§ **PASSAGE**

Though officially there are no longer distinctions made between Hutus and Tutsis - everyone is simply Rwandan - Rusesabagina told me this is just a façade to keep the West happy. "Telling someone `you are not a Hutu' and the other `you are not a Tutsi' is just like telling you `you're not white' and me `I'm not black'." Rusesabagina believes that the hatred is so ingrained that fresh bloodshed in the future is not unimaginable. He says that although there is now a multiracial government, with Hutus in positions of authority, these roles are largely just symbolic, with no effective powers.
In the eyes of the Western world the new Rwandan government is a model of African democracy, but according to Rusesabagina all is not as it seems, as the government operates through intimidation. Paul explained, "When they see the Tutsi survivors they tell them, `listen you guys. Your Hutu neighbours were going to kill you. It was us, the RPF, who saved your lives. Shut up.' They also come to Hutus and tell them `we will kill you anytime we want, if it wasn't for us you wouldn't be here'. Those Hutus also shut up." The Rwandan government's intimidation does not stop with its own citizens. "Whenever the international community raises a voice the government says `listen you guys. You ignored the fact that there was a genocide. Don't give us a lesson. You've got nothing to teach us' and the international community just shuts up."

§ **WHAT THE EXERCISE ASKS**
Reproduce the passage on Rwanda word for word, starting at "Though officially there" and stopping after "no effective powers.".

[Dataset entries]
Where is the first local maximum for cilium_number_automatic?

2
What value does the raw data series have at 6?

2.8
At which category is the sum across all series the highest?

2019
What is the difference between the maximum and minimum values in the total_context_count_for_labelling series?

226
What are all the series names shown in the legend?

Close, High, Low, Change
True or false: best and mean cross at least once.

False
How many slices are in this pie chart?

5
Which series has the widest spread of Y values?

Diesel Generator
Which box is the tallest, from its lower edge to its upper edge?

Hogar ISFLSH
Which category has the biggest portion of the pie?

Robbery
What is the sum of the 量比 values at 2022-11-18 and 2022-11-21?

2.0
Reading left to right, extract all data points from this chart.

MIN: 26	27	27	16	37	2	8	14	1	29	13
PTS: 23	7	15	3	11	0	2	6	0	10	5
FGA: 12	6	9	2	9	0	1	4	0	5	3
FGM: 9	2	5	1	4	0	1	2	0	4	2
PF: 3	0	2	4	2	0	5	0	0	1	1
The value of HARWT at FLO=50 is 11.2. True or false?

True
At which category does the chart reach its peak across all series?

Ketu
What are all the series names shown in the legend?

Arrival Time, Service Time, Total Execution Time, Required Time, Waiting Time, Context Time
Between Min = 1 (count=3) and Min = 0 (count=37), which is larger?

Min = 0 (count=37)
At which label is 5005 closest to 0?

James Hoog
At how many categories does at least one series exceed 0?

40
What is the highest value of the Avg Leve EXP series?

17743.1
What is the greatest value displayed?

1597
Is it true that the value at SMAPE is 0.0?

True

§ **TASK SOLUTION**
Though officially there are no longer distinctions made between Hutus and Tutsis - everyone is simply Rwandan - Rusesabagina told me this is just a façade to keep the West happy. "Telling someone `you are not a Hutu' and the other `you are not a Tutsi' is just like telling you `you're not white' and me `I'm not black'." Rusesabagina believes that the hatred is so ingrained that fresh bloodshed in the future is not unimaginable. He says that although there is now a multiracial government, with Hutus in positions of authority, these roles are largely just symbolic, with no effective powers.